Response: The AlphaFold Protein Structure database for predicting structural changes of the identified mutants is shown in Table 2

Minor comments:

  1. Line 62: A period is missing before “Several.”

Response: Yes, it is corrected

  1. Significant figures are incorrectly represented in all tables. Please revise for consistency.

Response: Yes, they are corrected

  1. Table 2: An extra period appears in the nucleotide changes of NVF1.

Response: Yes, it is corrected

  1. Please carefully revise the manuscript and correct many more small typos as above.

Response: Yes, we carefully revised the manuscript

 

Round 2

Reviewer 1 Report

Comments and Suggestions for Authors

Summary :

In the presented revised manuscript titled “Whole-exome sequencing for the identification of mutations in bone marrow CD34+cells in Hodgkin lymphoma”, Trang et al. report whole-exome sequencing (WES) in CD34+ bone marrow cells of Hodgkin lymphoma patients (n=30). The authors report variants in NCF1, MMP9 (3.33%), and VDR (3.33%), as well as numerous other variants across different genomic loci (MUC4, CNN2, MTSS2, KMT2C). Three variants were confirmed with Sanger Sequencing. The authors next assessed RNA expression of candidate loci CNN2 and MUC4 and report widespread overexpression of these two genes in PBMCs from Hodgkin Lymphoma patients. They link increased CNN2 and MUC4 levels to distinct clinical blood markers, namely neutrophil-to-lymphocyte ratio (NLR) for MUC4 and LDH/hematocrit for CNN2. The authors conclude that CNN2 and MUC4 have emerged as new loci associated with Hodgkin lymphoma via the presence of gene SNPs in CD34+ cells.

General concept comments:

The study highlights a complex picture of rare SNPs in CD34+ cells of Hodgkin Lymphoma patients. The findings and methodology are presented mostly clear and in a logical order. The identified variants are explored via in silico tools and gene expression analysis to assess their potential biologic impact, thus strengthening the study’s findings.

The authors focus on SNPs in two gene loci (MUC4 and CNN2 genes). These SNPs are commonly found in the study cohort but carry a MAF of <0.01 in control databases. Overall, the study is meritorious in identifying novel MUC4 SNPs, and by associating SNPs in CD34+ cells to Hodgkin lymphoma. It provides a novel approach to the understanding of Hodgkin lymphoma with compelling arguments for the biological roles of the identified SNP loci. The authors’ conclusions are supported by their findings and are discussed in the context of the published literature in a meaningful way.

In the revised manuscript, the authors have addressed several reviewer comments in detail and added further clarifications to their methods- and results sections. Most notably, the 29 candidate Hodgkin Lymphoma-associated SNPs are now presented in more detail in table 2. The SNP impact scores from SIFT, PolyPhen 2, HDIV, MutationTaster, MutationAssessor and FATHMM are presented clearly in that table. Two additional databases were implemented for SNP assessment (ClinVar and Alphafold, table 2). These tools further underline the potential functional and/or pathogenic impact of several amino-acid coding SNPs.

In addition, details about the study methodology have been clarified. This includes information on the antibody used for CD34+ detection (line 118/119) and WES library preparation kit (line 124). Minor changes were implemented throughout the manuscript to address clarifications regarding comparisons of clinical characteristics in table 1 (line 196) and grammar/spelling (lines 60, 62, 283/284, 325).

Overall, the reviewer comments were addressed in full. The changes in the revised manuscript have increased transparency of the presented findings and the methodology behind the study.  

Author Response

Thank you for your comments and kind support.

Reviewer 2 Report

Comments and Suggestions for Authors

Thank you for addressing my comments. I have no further concern.

Author Response

Thank you for your comments and kind support.

▶ **Dataset**
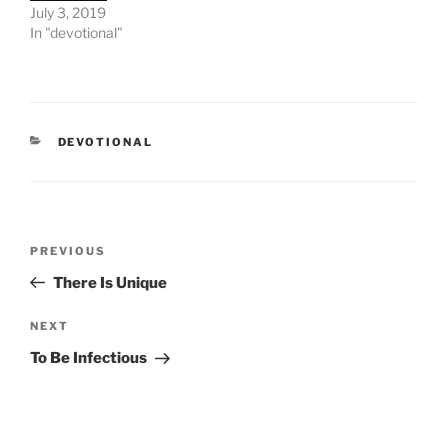
July 3, 2019
In "devotional"
CATEGORIES
DEVOTIONAL
Post
PREVIOUS
Previous
navigation
Post
There Is Unique
NEXT
Next
Post
To Be Infectious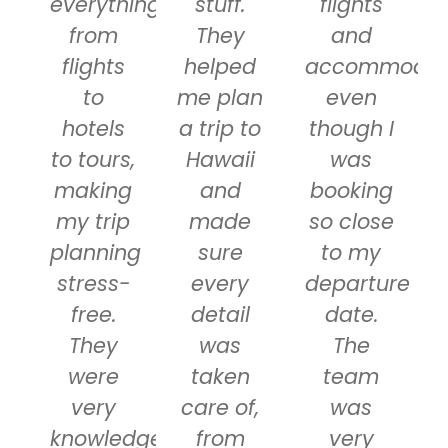
everything
stuff.
flights
from
They
and
flights
helped
accommodati
to
me plan
even
hotels
a trip to
though I
to tours,
Hawaii
was
making
and
booking
my trip
made
so close
planning
sure
to my
stress-
every
departure
free.
detail
date.
They
was
The
were
taken
team
very
care of,
was
knowledgeable
from
very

▶ **Your instructions**
In the peer review text, which two additional databases were implemented for SNP assessment in the revised manuscript?

▶ **Result of this exercise**
ClinVar and Alphafold were added for SNP assessment.